Dataset excerpts below:

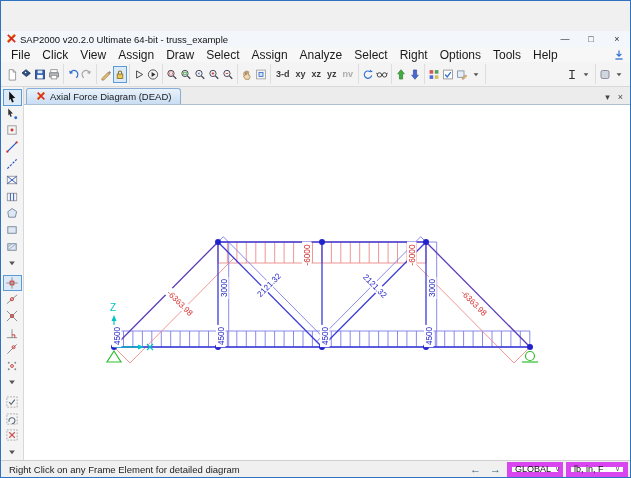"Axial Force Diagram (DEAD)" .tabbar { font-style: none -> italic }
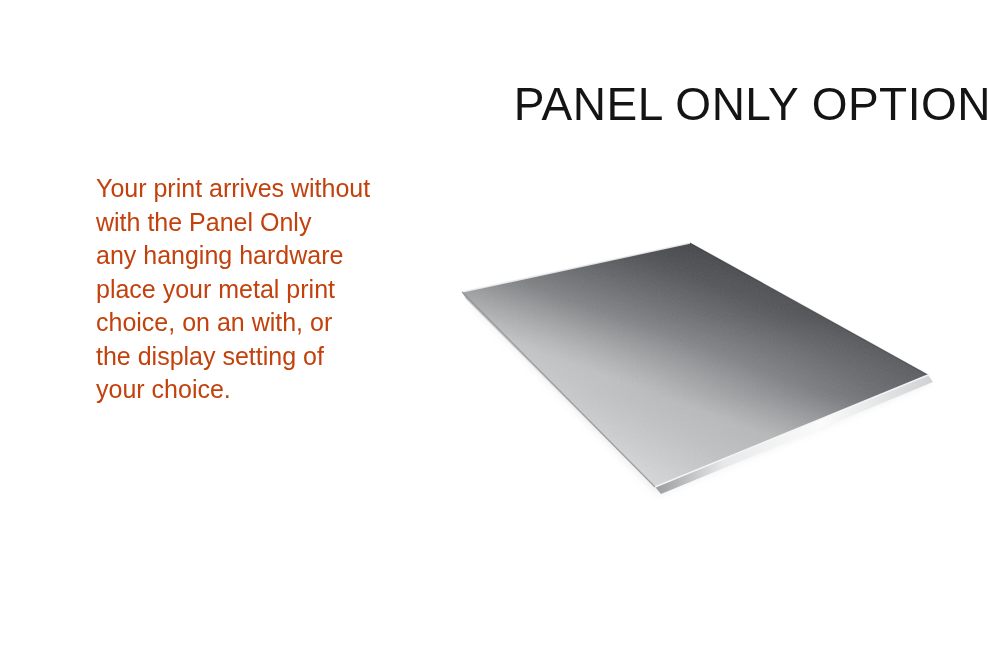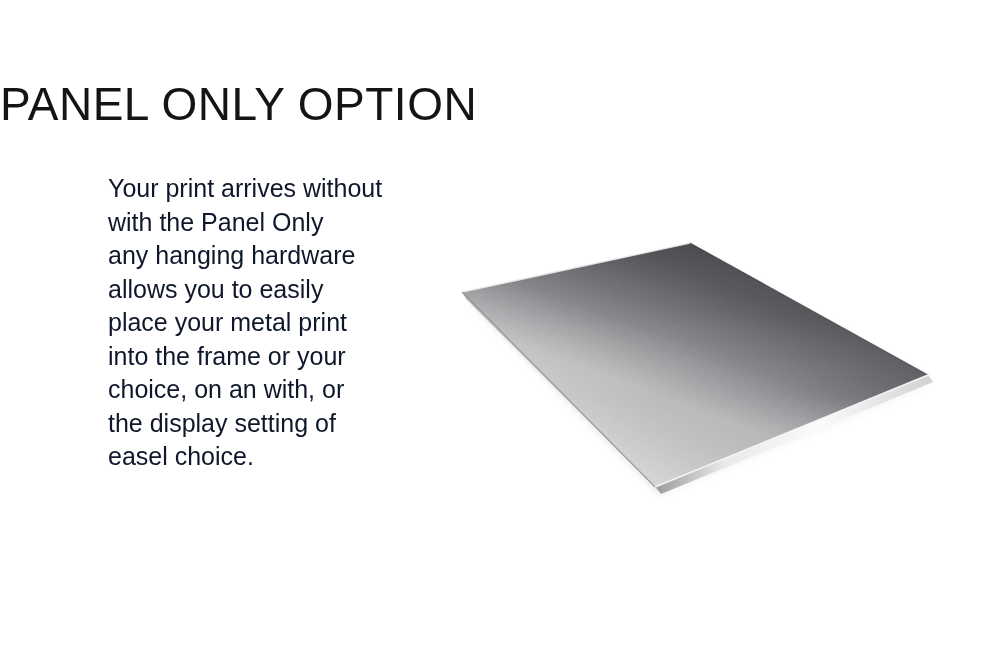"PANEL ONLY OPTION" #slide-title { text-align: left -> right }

End of Dataset excerpts.
Dataset excerpts below:

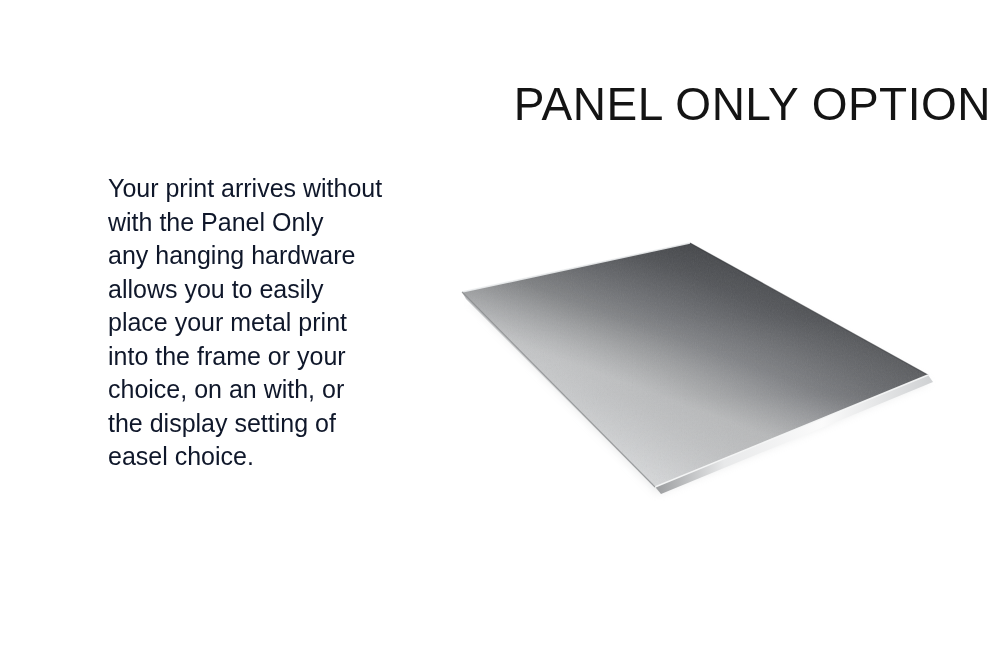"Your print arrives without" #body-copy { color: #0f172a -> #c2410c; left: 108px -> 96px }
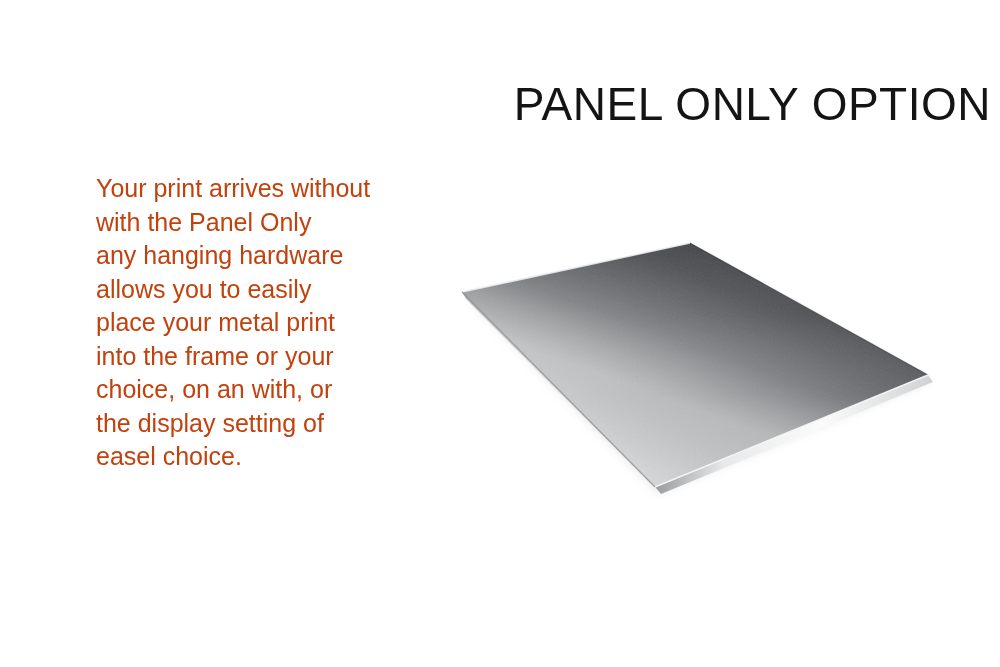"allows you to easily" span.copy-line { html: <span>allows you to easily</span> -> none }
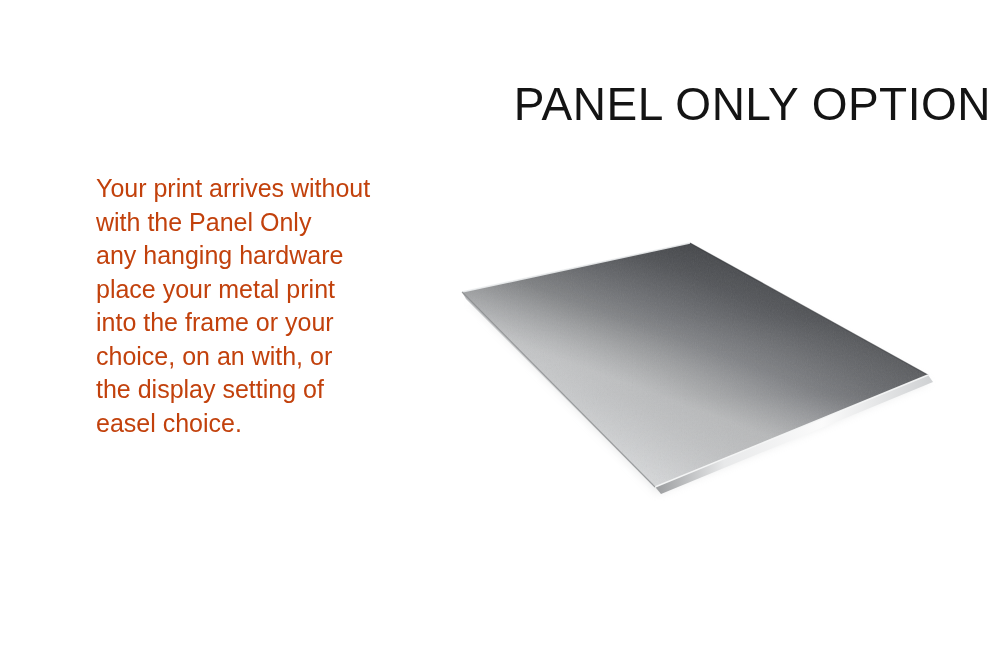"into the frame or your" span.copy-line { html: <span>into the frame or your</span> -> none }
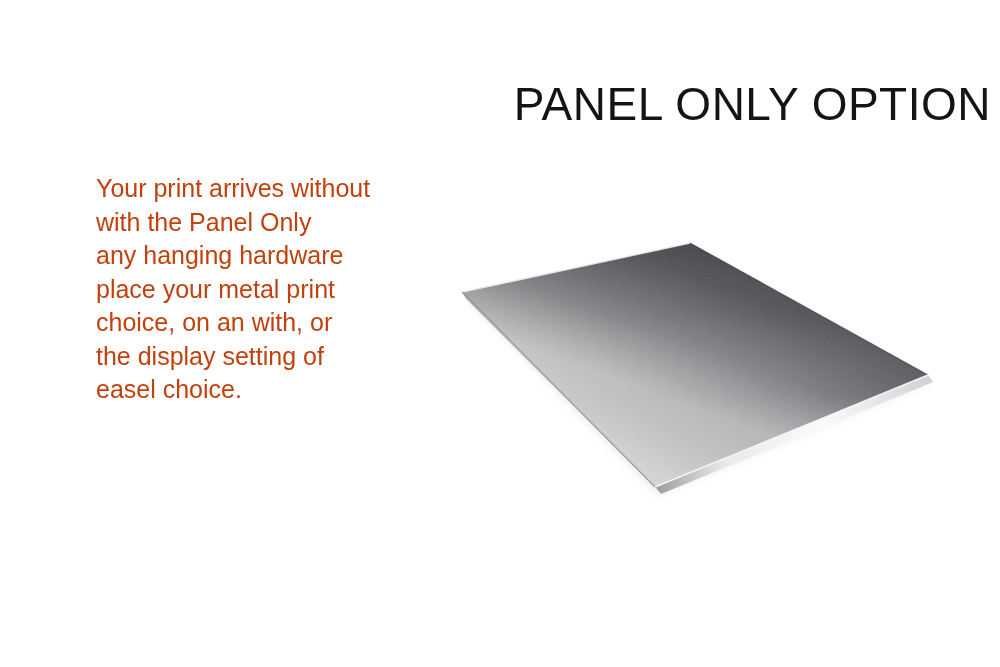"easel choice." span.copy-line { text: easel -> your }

End of Dataset excerpts.
Dataset excerpts below:

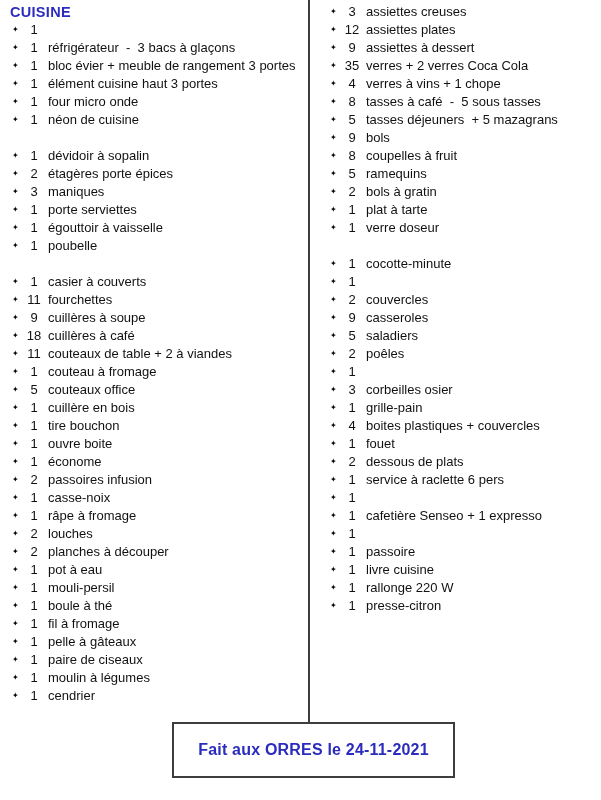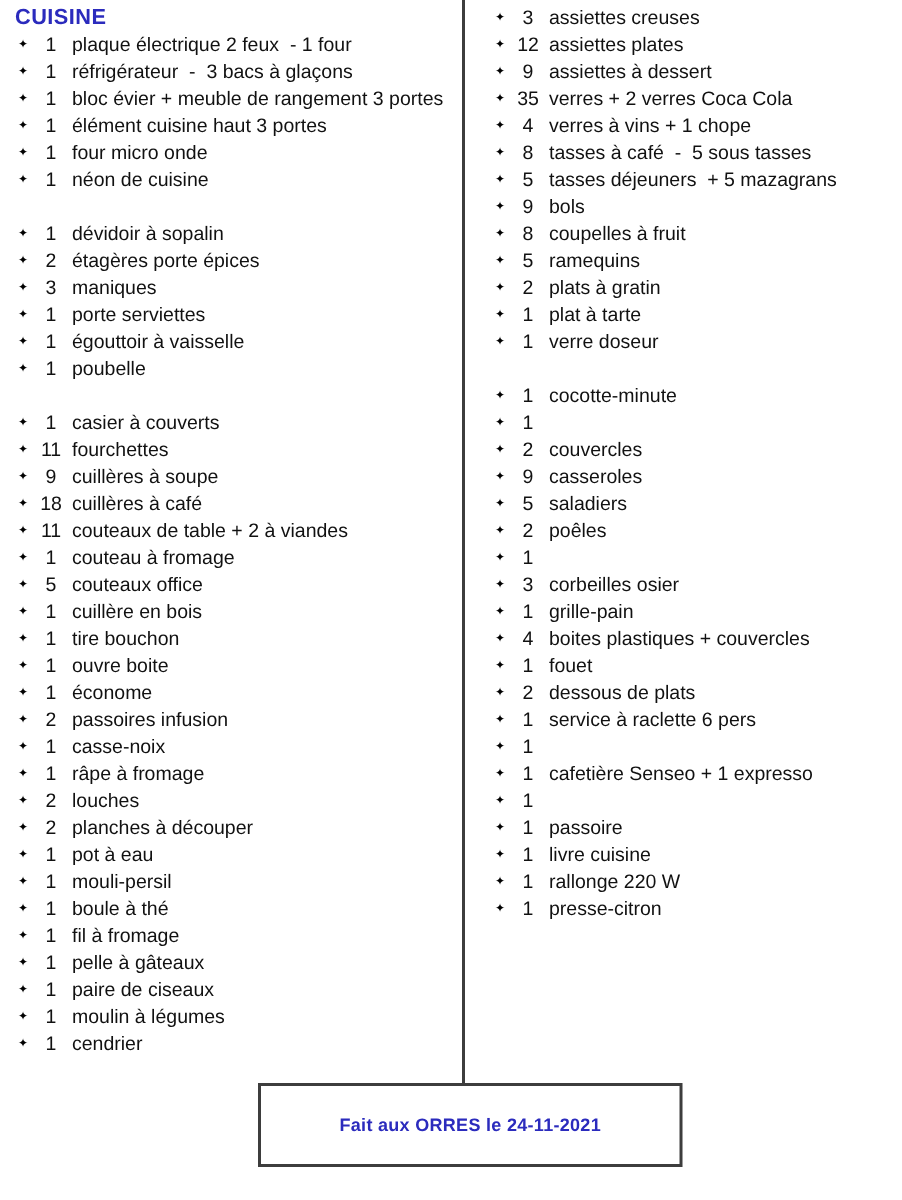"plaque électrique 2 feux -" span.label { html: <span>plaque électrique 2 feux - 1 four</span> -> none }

End of Dataset excerpts.

• **What to work on**
Without the pictures, give again exactly the lines above starting at the line containing "font-style: none ->" and ending at the line containing "text-align: left ->".

• **Result of the exercise**
"Axial Force Diagram (DEAD)" .tabbar { font-style: none -> italic }
"PANEL ONLY OPTION" #slide-title { text-align: left -> right }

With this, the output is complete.